What is Fashion?

I love fashion. I especially love tailored suiting. There’s something special about a suit that’s all your own.

I recently saw these two photos. Notice the tucked tie. Neat! (Credit to The Sartorialist and The Sartorially Inclined.)

So what? Nothing really, except this: My first thought of “too much of a pose” has now turned to “hmm, I might actually like this.”

Fashion is fluid. It changes as you change. I wouldn’t have taken to this look but it’s growing on me. What does that say about me?

My favorite jacket is a toirtoise green, Costume National leather biker jacket. But I didn’t wear it for a full year after I bought it. Why? Because I actually thought it was “too cool” for me. I couldn’t genuinely wear it, so I never did. But I love it now. Its only when I appropriately saw it as something that spoke to me at a real level that I took to it. Like the jacket, the tucked tie is in that early stage.

“Real level?” Sounds like horseshit, right? Fashion is surface. Fashion is superficial. Right?

Something changed in me the moment I put on a suit for the first time in my life. It made me feel powerful. It made me feel important. It made me feel good about myself. But most importantly, it made me feel something. And that something was emotional.

I never knew before then that clothing could do that. That clothing, at a certain level, could create an emotional experience. And if you haven’t had that experience with clothing, it’s hard to see the emotional landscape that exists beneath the surface, and therefore to appreciate it.

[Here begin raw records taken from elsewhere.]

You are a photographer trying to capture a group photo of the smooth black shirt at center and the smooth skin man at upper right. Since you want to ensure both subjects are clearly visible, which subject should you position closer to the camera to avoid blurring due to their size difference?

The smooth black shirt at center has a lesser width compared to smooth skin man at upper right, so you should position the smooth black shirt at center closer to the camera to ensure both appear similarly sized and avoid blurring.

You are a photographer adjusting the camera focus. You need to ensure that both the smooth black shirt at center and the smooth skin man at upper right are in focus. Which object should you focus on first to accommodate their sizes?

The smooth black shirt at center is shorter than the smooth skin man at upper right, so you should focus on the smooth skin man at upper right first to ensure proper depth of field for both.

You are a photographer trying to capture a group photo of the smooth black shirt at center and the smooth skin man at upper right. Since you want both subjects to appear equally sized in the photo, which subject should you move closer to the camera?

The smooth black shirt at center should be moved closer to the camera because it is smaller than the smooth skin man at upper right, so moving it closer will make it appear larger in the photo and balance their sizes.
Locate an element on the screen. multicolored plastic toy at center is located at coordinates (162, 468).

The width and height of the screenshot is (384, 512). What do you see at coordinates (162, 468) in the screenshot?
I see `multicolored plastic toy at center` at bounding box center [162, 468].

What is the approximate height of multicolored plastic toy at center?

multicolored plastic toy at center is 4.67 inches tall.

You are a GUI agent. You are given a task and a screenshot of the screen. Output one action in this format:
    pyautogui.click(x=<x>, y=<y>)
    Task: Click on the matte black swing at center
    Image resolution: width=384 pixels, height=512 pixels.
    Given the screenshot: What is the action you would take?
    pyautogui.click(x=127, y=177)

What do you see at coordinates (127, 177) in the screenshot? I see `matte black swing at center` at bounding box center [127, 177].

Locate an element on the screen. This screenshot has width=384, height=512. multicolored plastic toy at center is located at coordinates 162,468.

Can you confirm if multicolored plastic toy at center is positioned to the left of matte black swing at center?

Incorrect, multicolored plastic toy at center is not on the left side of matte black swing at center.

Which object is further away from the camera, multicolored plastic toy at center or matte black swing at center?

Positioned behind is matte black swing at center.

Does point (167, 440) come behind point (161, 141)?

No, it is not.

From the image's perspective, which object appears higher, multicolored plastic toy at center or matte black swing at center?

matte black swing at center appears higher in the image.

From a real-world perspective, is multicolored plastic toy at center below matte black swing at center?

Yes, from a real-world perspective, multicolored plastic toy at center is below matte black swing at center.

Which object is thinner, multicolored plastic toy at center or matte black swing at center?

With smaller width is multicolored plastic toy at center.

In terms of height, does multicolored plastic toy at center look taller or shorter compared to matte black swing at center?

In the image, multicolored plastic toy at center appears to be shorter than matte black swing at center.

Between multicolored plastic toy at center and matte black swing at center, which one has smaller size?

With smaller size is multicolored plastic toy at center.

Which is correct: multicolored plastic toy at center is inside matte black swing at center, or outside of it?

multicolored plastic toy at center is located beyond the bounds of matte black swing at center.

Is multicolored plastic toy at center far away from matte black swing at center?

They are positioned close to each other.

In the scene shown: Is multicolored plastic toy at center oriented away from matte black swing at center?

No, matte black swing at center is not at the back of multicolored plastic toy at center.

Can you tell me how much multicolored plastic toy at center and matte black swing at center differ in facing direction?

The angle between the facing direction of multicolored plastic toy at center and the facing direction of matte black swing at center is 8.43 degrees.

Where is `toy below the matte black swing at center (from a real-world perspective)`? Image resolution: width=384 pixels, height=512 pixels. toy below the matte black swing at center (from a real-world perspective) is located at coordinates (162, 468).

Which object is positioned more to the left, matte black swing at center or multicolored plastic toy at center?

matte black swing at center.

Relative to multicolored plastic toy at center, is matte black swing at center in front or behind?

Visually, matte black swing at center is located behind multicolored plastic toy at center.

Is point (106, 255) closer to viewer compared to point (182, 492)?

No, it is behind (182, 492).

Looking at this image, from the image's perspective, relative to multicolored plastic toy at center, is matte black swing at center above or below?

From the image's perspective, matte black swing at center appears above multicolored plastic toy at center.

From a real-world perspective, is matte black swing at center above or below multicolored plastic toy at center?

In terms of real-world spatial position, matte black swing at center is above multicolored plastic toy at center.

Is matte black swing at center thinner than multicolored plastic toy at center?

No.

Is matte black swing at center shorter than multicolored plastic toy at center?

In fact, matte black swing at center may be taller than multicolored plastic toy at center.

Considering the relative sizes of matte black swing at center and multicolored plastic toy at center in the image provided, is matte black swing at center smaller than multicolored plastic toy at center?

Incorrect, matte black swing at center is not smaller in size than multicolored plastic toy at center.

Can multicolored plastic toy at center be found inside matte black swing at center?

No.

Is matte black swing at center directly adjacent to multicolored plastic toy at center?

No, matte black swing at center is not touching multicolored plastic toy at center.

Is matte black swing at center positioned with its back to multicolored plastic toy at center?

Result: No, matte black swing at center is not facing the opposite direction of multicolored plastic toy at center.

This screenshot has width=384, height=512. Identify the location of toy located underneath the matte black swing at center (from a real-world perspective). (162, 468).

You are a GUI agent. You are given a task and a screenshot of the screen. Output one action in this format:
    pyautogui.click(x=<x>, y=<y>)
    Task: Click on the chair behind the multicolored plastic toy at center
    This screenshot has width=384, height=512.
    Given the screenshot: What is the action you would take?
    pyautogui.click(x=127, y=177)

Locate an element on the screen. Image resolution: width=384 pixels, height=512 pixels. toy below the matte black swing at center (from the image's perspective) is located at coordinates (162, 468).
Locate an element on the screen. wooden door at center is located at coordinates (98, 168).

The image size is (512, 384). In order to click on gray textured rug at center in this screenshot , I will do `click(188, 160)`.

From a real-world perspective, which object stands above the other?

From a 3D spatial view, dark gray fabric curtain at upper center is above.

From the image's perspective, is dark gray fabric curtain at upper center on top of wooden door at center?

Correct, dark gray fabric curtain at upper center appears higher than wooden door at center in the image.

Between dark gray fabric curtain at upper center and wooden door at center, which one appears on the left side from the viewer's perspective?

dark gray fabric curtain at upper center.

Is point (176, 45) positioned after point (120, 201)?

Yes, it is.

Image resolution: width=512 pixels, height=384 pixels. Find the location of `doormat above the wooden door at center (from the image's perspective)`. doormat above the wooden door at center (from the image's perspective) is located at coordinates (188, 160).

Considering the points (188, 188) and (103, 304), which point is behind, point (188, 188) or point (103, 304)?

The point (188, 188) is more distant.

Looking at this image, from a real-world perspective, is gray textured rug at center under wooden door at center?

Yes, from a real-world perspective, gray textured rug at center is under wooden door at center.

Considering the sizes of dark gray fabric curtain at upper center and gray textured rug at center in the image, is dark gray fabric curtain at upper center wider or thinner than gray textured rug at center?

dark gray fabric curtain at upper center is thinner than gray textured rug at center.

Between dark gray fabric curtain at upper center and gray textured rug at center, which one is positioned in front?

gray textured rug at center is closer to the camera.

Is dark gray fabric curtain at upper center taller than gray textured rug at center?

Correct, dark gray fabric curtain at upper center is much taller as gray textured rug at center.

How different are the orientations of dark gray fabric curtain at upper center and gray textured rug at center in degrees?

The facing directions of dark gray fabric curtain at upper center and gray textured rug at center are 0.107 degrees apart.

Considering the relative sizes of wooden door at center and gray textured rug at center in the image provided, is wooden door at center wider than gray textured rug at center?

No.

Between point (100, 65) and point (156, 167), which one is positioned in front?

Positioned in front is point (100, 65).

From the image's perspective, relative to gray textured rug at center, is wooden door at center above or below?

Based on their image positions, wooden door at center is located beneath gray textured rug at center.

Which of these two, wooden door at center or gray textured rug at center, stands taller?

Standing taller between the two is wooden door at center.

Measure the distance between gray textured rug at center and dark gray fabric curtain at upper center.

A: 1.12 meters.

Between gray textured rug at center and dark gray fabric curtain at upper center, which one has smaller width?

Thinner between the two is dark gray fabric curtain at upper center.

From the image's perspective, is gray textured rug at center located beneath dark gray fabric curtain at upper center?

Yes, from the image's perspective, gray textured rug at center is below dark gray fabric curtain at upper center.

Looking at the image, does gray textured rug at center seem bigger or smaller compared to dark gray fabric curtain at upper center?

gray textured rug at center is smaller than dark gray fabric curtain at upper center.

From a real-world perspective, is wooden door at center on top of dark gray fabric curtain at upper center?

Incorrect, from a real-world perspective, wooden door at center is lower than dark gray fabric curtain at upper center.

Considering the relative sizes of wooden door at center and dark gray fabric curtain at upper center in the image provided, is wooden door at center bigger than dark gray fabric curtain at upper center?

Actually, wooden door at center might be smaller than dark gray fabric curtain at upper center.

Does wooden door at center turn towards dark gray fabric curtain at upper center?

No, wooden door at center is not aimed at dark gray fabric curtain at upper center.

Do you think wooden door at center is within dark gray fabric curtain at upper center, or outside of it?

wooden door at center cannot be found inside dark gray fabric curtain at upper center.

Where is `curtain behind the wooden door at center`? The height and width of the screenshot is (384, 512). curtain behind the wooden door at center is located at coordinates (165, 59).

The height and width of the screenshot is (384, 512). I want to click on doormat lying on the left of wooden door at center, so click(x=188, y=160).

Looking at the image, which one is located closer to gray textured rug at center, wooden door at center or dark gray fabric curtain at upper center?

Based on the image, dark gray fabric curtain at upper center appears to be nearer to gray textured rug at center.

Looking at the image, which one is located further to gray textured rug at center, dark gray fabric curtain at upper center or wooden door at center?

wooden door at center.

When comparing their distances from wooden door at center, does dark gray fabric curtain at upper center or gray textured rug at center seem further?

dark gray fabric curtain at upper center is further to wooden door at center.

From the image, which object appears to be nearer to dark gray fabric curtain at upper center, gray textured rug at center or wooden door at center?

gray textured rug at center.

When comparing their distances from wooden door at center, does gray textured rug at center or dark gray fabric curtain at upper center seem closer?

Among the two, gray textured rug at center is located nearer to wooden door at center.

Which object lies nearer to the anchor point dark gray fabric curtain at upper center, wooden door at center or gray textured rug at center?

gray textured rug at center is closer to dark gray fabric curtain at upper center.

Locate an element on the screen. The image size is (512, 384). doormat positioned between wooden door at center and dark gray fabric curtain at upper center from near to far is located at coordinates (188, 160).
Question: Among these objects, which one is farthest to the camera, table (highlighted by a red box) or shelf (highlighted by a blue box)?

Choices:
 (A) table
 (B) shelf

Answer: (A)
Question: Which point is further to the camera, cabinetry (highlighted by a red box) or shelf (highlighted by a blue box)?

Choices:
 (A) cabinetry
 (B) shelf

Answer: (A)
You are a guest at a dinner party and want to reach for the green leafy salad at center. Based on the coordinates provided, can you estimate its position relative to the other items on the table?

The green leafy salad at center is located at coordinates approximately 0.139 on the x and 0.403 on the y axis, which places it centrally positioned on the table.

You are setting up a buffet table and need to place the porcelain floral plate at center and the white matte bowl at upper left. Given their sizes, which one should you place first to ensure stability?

But that landscape exists all around us. That shirt you wore when you were 15 that represents all that was true and dramatic the summer you wore it and how it all comes back to you when you put it on again. How choosing what you wear every morning is a form of self-expression. How the handmade dress your mom gave you creates a link back to her past. Or the silk scarf your dad always wore that you wear now–the dad that’s not here in this world anymore.

Yes, yes, you don’t need fashion and clothing and all these things in the way you need air or water or your friends and family. This is true. But as I see it, you are born and then you die, and if you’re lucky, you can say during the time in-between, Hey I felt something that time and it spoke to me. I believe there’s value in human experience, and in that experience alone.

I hope one day to meld my interests in technology and fashion. I’d love to give others the chance to feel those things, too.